The "How" Is Turning Out To Be Different
When I meet an individual or group that's focused on IT value generation, I've noticed that they're not really like the bread-and-butter IT type. They think and act quite differently.
First, they're experts on the business. You can listen to them talk for quite a while without a tech buzzword coming out of their mouths. They really know what their business is today, what it's trying to be, and what needs to happen along the way.
Second, they're willing to invest in innovation. Gather some resources, try something out, learn from it, and decide what to do next. And do it quickly, please.
This contrasts sharply with the traditional IT big-project approach: formal requirements gathering, assemble the business case, etc. etc. Call it "fast fail", call it a lab, call it whatever -- it's about speed and agility vs. building the pyramids.
Third, they're willing to invest in generic capabilities vs. specific projects. They might not be 100% sure how something is going to be eventually used, but that doesn't matter, since they're pretty sure whatever they're doing is likely going to be useful at some point.
Fourth, they are usually willing to aggressively partner. They look far and wide inside and outside the organization for people and organizations who can bring something unique and interesting to the table. It's not the usual customer vs. vendor discussion.
The Road Ahead
My belief is that we -- as an IT industry -- will be rather consumed with this whole cloud thing for the next few years, and then we'll move on. It needs to happen, and -- thankfully -- it's all moving in the right direction.

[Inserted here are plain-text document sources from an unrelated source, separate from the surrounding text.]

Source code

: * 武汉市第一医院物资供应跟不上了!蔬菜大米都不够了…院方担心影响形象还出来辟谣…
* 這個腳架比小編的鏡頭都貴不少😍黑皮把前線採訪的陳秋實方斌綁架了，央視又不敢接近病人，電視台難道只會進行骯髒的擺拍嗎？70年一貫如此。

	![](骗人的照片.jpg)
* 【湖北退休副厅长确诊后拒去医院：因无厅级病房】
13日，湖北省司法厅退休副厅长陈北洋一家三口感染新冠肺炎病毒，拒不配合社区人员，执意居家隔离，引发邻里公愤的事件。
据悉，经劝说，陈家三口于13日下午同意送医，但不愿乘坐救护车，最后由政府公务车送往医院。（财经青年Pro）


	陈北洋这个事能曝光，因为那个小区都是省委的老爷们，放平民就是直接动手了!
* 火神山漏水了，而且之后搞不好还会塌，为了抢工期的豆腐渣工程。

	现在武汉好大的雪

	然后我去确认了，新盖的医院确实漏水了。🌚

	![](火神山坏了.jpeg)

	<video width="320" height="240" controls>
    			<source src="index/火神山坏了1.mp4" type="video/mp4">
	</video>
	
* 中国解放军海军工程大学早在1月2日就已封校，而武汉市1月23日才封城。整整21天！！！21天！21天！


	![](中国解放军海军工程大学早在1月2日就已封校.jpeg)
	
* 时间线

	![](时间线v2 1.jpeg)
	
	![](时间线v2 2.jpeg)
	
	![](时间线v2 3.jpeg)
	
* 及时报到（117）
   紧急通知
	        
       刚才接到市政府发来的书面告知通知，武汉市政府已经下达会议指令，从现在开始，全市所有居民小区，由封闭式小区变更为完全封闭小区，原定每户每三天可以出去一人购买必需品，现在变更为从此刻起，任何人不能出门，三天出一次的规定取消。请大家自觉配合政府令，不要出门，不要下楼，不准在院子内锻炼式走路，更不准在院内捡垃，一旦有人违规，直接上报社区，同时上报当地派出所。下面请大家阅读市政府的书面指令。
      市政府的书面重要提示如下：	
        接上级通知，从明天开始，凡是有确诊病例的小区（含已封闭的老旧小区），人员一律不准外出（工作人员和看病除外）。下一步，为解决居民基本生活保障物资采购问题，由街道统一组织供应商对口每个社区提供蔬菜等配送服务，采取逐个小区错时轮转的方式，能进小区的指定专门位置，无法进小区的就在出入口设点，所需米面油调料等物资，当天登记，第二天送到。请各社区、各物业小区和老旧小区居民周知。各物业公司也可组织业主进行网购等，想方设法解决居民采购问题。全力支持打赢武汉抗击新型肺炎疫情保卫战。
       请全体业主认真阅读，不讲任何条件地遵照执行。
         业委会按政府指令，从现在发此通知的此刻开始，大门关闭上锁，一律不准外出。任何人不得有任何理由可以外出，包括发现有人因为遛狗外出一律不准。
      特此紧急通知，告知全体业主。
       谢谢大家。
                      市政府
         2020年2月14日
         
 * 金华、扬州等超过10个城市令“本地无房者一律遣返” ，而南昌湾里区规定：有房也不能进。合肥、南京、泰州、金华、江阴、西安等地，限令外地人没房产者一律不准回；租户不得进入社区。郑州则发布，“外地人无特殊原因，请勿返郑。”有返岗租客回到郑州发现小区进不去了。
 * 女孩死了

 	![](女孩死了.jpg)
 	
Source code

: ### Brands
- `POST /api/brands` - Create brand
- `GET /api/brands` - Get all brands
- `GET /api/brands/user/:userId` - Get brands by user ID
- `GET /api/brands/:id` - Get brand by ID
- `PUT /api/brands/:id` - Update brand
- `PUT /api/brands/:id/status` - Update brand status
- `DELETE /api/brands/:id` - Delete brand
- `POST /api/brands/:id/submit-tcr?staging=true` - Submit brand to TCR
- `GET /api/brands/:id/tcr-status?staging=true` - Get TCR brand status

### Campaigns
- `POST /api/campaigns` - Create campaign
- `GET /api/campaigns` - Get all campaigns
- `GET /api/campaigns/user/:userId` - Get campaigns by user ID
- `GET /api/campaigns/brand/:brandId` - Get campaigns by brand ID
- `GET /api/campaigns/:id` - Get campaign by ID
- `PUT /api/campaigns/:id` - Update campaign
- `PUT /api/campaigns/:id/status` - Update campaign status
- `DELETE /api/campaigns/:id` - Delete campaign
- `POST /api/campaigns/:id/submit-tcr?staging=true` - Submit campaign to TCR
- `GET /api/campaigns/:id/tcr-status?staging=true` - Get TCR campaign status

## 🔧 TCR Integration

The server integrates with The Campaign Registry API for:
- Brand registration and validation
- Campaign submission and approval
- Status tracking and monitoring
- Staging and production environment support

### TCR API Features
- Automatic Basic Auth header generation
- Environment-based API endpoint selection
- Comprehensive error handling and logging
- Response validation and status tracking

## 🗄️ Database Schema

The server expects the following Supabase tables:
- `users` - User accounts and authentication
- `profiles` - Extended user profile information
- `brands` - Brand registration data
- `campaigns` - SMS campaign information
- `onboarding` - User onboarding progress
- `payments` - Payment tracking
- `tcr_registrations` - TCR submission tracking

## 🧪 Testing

Whether your cloud is private, public or a hybrid combination, there will likely be a large and meaningful "cloud dividend" that can be re-invested in the business. It will likely be a combination of more time and resources that can now be pointed at IT value generation, coupled with an agile set of services that can be quickly composed to deliver new capabilities.
We'll likely be investing a lot less time and effort in building and delivering IT services -- and investing a whole lot more time trying to figure out how to create new value from what's now readily at hand.
Personally, I find the whole topic of IT value generation fascinating -- perhaps for no other reason that it gives all of us something deeply meaningful to aspire towards.